Problem statement: In the passage below on rumor driven development, what did the onboarding metric measure?

So we had a name for it even, and it was called rumor driven development. What we meant was you had to know who actually had once upon a time written something in a system. And then you tap them on the shoulder and ask, are you the right person to ask about this API? And then they would forward you to the next one, to the next one, to the next one, and finally you would find your team.

And of course sometimes people don’t have time to go through that rumor chain, but instead they had to build it themselves, and there we end up with fragmentation. So we saw this need of like, oh. People just want some place where they can find everything. And since we don’t have that place, they are tapping each other on the shoulder all the time, which leads to the second problem of being interrupted.

Measuring OnBoarding

Adam: They decided they were going to fix this. Just like they were fixing CI, they would roll out a centralized developer portal. With the data that everyone needed. A place for all the services, who owns them, their APIs, their documentation. Maybe if they had all that, this would fix rumor driven development.

It would fix transparency. They needed a way to test this, though. They needed a metric to aim for. A way to measure success.

Pia: The metric we decided to track was the onboarding metric. We borrowed that from Meta. We used the number of days it takes for, to make the 10th pull request, which is a very crude metric, and of course one has to follow up with a bunch of other things, because developers do not only code.

That’s not the only way to get onboarded. But at the time, that was the metric we were using, and it was spread all across the organization, so everyone understood it. It’s a simple metric. And we had over 60 days when we started, and this was sort of the rallying cry for, well, why do we actually need this?

Well, we pointed to this one metric where everyone could look at it. Over 60 days to actually do their patent pull requests for all these newcomers that were joining every single week.

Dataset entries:
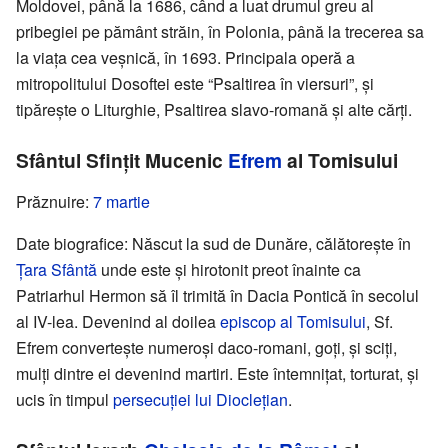
Moldovei, până la 1686, când a luat drumul greu al
pribegiei pe pământ străin, în Polonia, până la trecerea sa
la viața cea veșnică, în 1693. Principala operă a
mitropolitului Dosoftei este “Psaltirea în viersuri”, și
tipărește o Liturghie, Psaltirea slavo-romană și alte cărți.
Sfântul Sfințit Mucenic
Efrem
al Tomisului
Prăznuire:
7 martie
Date biografice: Născut la sud de Dunăre, călătorește în
Țara Sfântă
unde este și hirotonit preot înainte ca
Patriarhul Hermon să îl trimită în Dacia Pontică în secolul
al IV-lea. Devenind al doilea
episcop al Tomisului
, Sf.
Efrem convertește numeroși daco-romani, goți, și sciți,
mulți dintre ei devenind martiri. Este întemnițat, torturat, și
ucis în timpul
persecuției lui Dioclețian
.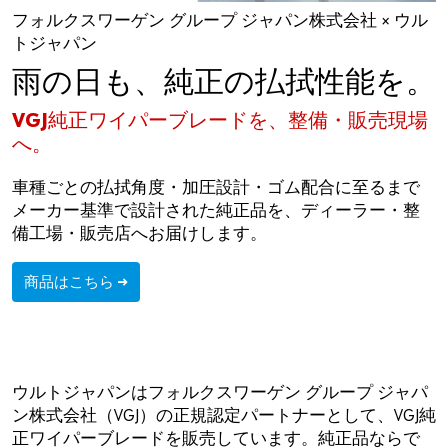
フォルクスワーゲン グループ ジャパン株式会社 × ウル
トジャパン
雨の日も、純正の払拭性能を。
VGJ純正ワイパーブレードを、整備・販売現場
へ。
車種ごとの払拭角度・加圧設計・ゴム配合に至るまで
メーカー基準で設計された純正品を、ディーラー・整
備工場・販売店へお届けします。
商品はこちら →
ウルトジャパンはフォルクスワーゲン グループ ジャパ
ン株式会社（VGJ）の正規認定パートナーとして、VGJ純
正ワイパーブレードを販売しています。純正品ならで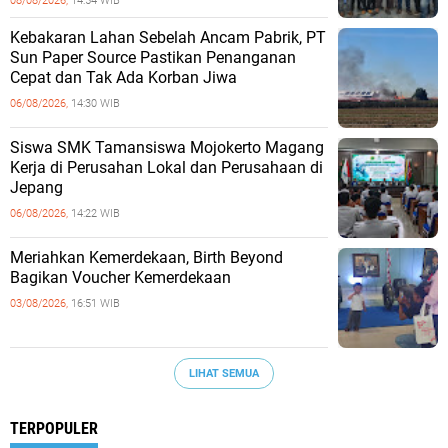
08/08/2026,
14:54 WIB
Kebakaran Lahan Sebelah Ancam Pabrik, PT
Sun Paper Source Pastikan Penanganan
Cepat dan Tak Ada Korban Jiwa
06/08/2026,
14:30 WIB
Siswa SMK Tamansiswa Mojokerto Magang
Kerja di Perusahan Lokal dan Perusahaan di
Jepang
06/08/2026,
14:22 WIB
Meriahkan Kemerdekaan, Birth Beyond
Bagikan Voucher Kemerdekaan
03/08/2026,
16:51 WIB
LIHAT SEMUA
TERPOPULER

Task solution: The number of days it takes to make the 10th pull request.